Biotech Values

[iwfal]

AGIX - Summary of CC after announcement of Diabetes Trial:

a) The liver enzyme elevations typically occurred early in the treatment. This would be important in that close monitoring for a month or two might be feasible (whereas close monitoring for years definitely is not). But no literature about severe liver issues ever talks about this as the solution - presumably because the cliff analogy is correct. Patients are completely fine until they walk off the cliff and the only chance of rescue is the one step they make on the crumbly edge - not a big window for rescue.

b) Said that ‘with increasing HbA1C at baseline there was progressively greater cardiac risk reduction for all three cardiac endpoints’. That is a strong seller. I'd put out a p value for that trend and if it is below 0.01 it is worth something.

c) Improvement in HbA1C was substantially better in the patients with higher baseline HbA1C - gave example that in patients with baseline HbAC1>9 the improvement in HbA1C was nearly 2x that of patients with baseline <7.0. Note that this is entirely predictable since it is common is most (all?) diabetes drugs.

d) Improvement in HbA1C was seen regardless of other diabetes medications being used.

e) They expect to start partner discussions later this year.

f) ANDES Trial:

1) 1200 patients at 3 doses (plus placebo presumably). Highest dose is that used in ARISE.

2) 6 Month regiment with HbA1C measured at 24 weeks.

3) Protocol same as other diabetes trials as published at FDA - Scott actually hinted that there was a particular trial that served as the primary model.

4) Expect average (median? mean?) baseline HbA1C to be 9 to 9.5 (vs 7.2 for ARISE). So bigger improvement will be seen as per point number c above. Note that to first order this will NOT improve the power of the trial because the standard deviation will also increase. But it will improve the marketability of the drug to be able to tout a bigger improvement.

5) Entry criteria is 2 HbA1C readings above 7.5.

6) Trial locations are North Am, South Africa, Eastern Europe and India. Warning! This is where there is a really big problem. Running a trial in Eastern Europe is catastrophically dangerous. Docs in Eastern Europe just don't know how to run a trial. Lax entry criteria. Corruption. Poor compliance. Ex-communist states just don't understand the rigor needed in medicine (my family was significantly involved in trying to fix pieces of this in the early 90's - but the recent results in trials indicates there is a long long way to go). How might this sabotage the trial? Cheating to get past the entry criteria - go off drugs for a few weeks beforehand and then go back on. This will increase the 'improvement' seen in placebo and the resulting variance seen will kill the stats. Non-compliance - this is a known and significant problem even in the US. Diabetes trials work hard to get only patients with a history of complying with medical instructions. I'd bet 100:1 we will hear of a 'surprising' number of non-compliant patients in ANDES. Other issues will also appear in Eastern Europe. The only exception might be if they use Quintiles or the like (other companies with a history of successfully run trials in Eastern Europe) - but then they lose most of the reason for using Eastern Europe (the $ savings).

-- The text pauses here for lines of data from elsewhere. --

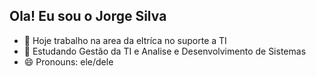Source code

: ## Ola! Eu sou o Jorge Silva

- 🔭 Hoje trabalho na area da eltríca no suporte a TI
- 🌱 Estudando Gestão da TI e Analise e Desenvolvimento de Sistemas 
- 😄 Pronouns: ele/dele
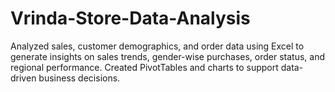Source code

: # Vrinda-Store-Data-Analysis

Analyzed sales, customer demographics, and order data using Excel to generate insights on sales trends, gender-wise purchases, order status, and regional performance. Created PivotTables and charts to support data-driven business decisions.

7) They will have an interim look at the data in mid 2008. Note that here Scott said something silly - that there should be no alpha penalty if there was no intent to change trial design at the interim. This is patently false - I'll pay you 5:1 if in 100 coin flips you allow me to calculate p value and I win if it ever passes under 0.05. But note that this is more of a pet peeve than a real one since Scott acknowledged that he will be paying an alpha penalty for the interim look.

8) Expect all patients to be enrolled by end of 2007. Given biotech that means they won't be enrolled until end of Q1 2008 at earliest. Just my cynical opinion.

9) They expect to release not just top line results with the interim peak but such things as 'fasting glucose and HbA1C'.